W czasach przedchrześcijańskich Islandczycy obchodzili święto zimowego przesilenia dnia z nocą (najkrótszego dnia w roku).
Te obchody były nazywane "jól" (odpowiednik angielskiego: "Yule").
Święto to nie miało żadnego znaczenia religijnego. Było raczej czczeniem światła i celebrowaniem
przeżywania najciemniejszych miesięcy w roku.
Po przyjęciu Chrześcijaństwa (1000 r.) przekształcono to święto dopasowując go do nowej religii i dziś jól
ozancza na Islandii Boże Narodzenie.
W dawnych czasach nie było zwyczaju dawania ani otrzymywania prezentów z okazji Bożego Narodzenia.
Farmerzy dawali swoim pracownikom nowe ubrania i buty ale było to traktowane bardziej jako świąteczna
premia niż prezent.
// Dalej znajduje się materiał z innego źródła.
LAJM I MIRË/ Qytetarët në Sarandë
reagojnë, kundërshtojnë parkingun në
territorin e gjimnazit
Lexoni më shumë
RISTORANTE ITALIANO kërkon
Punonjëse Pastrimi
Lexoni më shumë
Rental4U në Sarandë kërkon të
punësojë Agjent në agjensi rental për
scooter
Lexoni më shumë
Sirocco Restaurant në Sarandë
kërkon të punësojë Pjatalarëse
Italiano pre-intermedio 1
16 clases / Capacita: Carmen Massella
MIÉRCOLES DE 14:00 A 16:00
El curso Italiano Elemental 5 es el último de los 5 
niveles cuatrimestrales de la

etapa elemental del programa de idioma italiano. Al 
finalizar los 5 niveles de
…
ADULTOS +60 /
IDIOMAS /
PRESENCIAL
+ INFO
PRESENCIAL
W każdym domu robiono świece na Boże Narodzenie i każda osoba w rodzinie
dostawała jedną z nich. Z okazji świąt ludzie zwykle dostawali extra-porcje jedzenia. Ci, którzy byli
zbyt biedni by pozwolić sobie na zabicie jagnięcia na święta, jedli pardwy.
Ponadto na święta przygotowywano gęstą owsiankę z rodzynkami i laufabraud - cienkie udekorowane ciasto z pszenicznej mąki.
Do świątecznych zwyczajów należało też robienie generalnych porządków w domach, kąpiel i pranie ubrań.
Świątecznego dekorowania nie praktykowano na Islandii aż do późnych lat XIX wieku, kiedy zaczęto przyozdabiać pokolorowanym papierem
patyki. Pierwsza islandzka choinka była szkieletem drzewa przyozdobionym
wrzosami i gałązkami (patrz: zdj. obok), w zastępstwie zielonego drzewka, które w tamtych czasach nie rosły na Islandii.
Zwyczaj dekorowania domów stał się dopiero popularny około 1940 r. i prawdopodobnie przyszedł
z USA wraz z amerykańską armią podczas II Wojny Światowej.